>>>>>

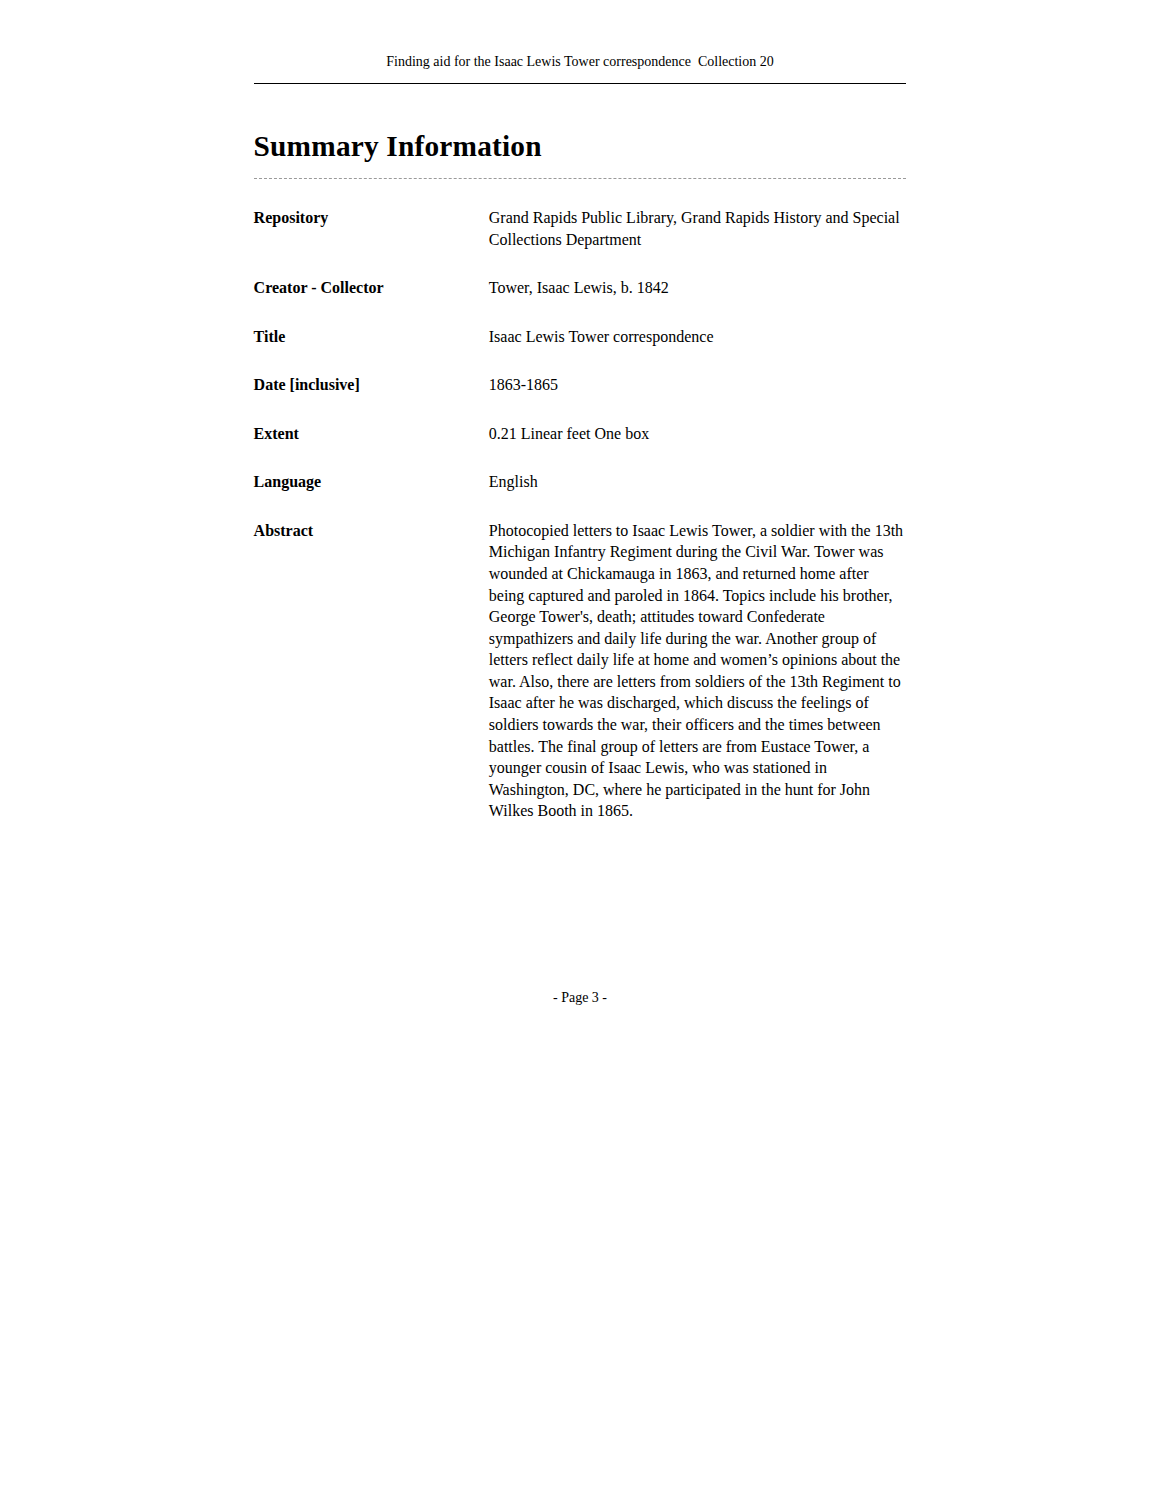Finding aid for the Isaac Lewis Tower correspondence Collection 20
Summary Information
| Repository | Grand Rapids Public Library, Grand Rapids History and Special Collections Department |
| Creator - Collector | Tower, Isaac Lewis, b. 1842 |
| Title | Isaac Lewis Tower correspondence |
| Date [inclusive] | 1863-1865 |
| Extent | 0.21 Linear feet One box |
| Language | English |
| Abstract | Photocopied letters to Isaac Lewis Tower, a soldier with the 13th Michigan Infantry Regiment during the Civil War. Tower was wounded at Chickamauga in 1863, and returned home after being captured and paroled in 1864. Topics include his brother, George Tower's, death; attitudes toward Confederate sympathizers and daily life during the war. Another group of letters reflect daily life at home and women’s opinions about the war. Also, there are letters from soldiers of the 13th Regiment to Isaac after he was discharged, which discuss the feelings of soldiers towards the war, their officers and the times between battles. The final group of letters are from Eustace Tower, a younger cousin of Isaac Lewis, who was stationed in Washington, DC, where he participated in the hunt for John Wilkes Booth in 1865. |
- Page 3 -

<<<<<

**YOUR OBJECTIVE**. Restate all of the material word for word. Keep out every picture.

**SOLUTION TO THIS EXERCISE**.
Finding aid for the Isaac Lewis Tower correspondence Collection 20
Summary Information
| Repository | Grand Rapids Public Library, Grand Rapids History and Special Collections Department |
| Creator - Collector | Tower, Isaac Lewis, b. 1842 |
| Title | Isaac Lewis Tower correspondence |
| Date [inclusive] | 1863-1865 |
| Extent | 0.21 Linear feet One box |
| Language | English |
| Abstract | Photocopied letters to Isaac Lewis Tower, a soldier with the 13th Michigan Infantry Regiment during the Civil War. Tower was wounded at Chickamauga in 1863, and returned home after being captured and paroled in 1864. Topics include his brother, George Tower's, death; attitudes toward Confederate sympathizers and daily life during the war. Another group of letters reflect daily life at home and women’s opinions about the war. Also, there are letters from soldiers of the 13th Regiment to Isaac after he was discharged, which discuss the feelings of soldiers towards the war, their officers and the times between battles. The final group of letters are from Eustace Tower, a younger cousin of Isaac Lewis, who was stationed in Washington, DC, where he participated in the hunt for John Wilkes Booth in 1865. |
- Page 3 -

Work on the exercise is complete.